BEGIN DATA EXCERPTS
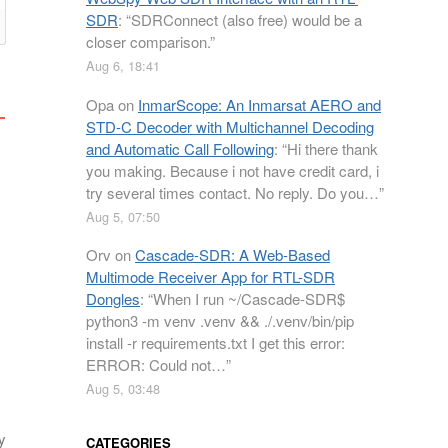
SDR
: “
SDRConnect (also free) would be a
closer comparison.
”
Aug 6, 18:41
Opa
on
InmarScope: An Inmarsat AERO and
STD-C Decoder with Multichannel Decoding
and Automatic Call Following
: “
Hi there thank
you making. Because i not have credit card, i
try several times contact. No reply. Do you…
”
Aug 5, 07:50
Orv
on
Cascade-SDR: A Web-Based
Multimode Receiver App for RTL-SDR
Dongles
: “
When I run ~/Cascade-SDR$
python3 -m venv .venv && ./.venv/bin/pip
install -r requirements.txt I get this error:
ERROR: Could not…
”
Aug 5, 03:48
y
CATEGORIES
END DATA EXCERPTS
BEGIN DATA EXCERPTS
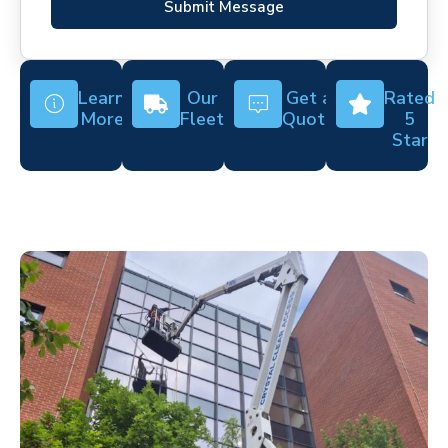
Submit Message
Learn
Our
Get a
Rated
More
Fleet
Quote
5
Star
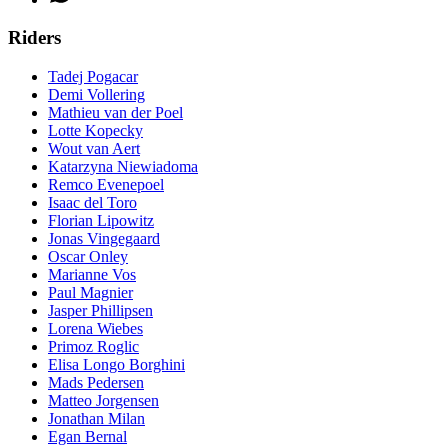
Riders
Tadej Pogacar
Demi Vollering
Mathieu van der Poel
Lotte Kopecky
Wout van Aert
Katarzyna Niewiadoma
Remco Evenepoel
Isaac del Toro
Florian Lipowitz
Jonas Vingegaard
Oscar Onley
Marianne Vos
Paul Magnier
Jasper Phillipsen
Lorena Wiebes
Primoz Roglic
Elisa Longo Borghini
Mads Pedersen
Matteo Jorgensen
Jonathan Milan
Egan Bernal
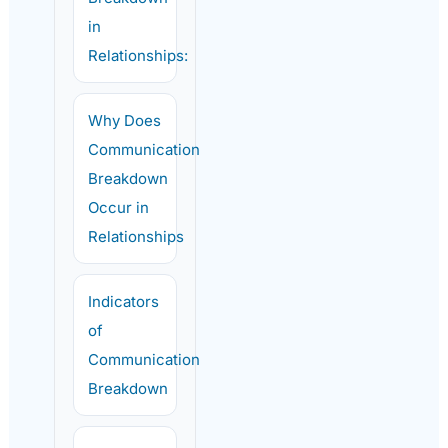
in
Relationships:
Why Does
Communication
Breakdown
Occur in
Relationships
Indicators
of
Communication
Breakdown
END DATA EXCERPTS
WHAT TO DO: Pull out and copy each line in the records that contains the string "Cascade".

ANSWER TO THIS EXERCISE:
Cascade-SDR: A Web-Based
When I run ~/Cascade-SDR$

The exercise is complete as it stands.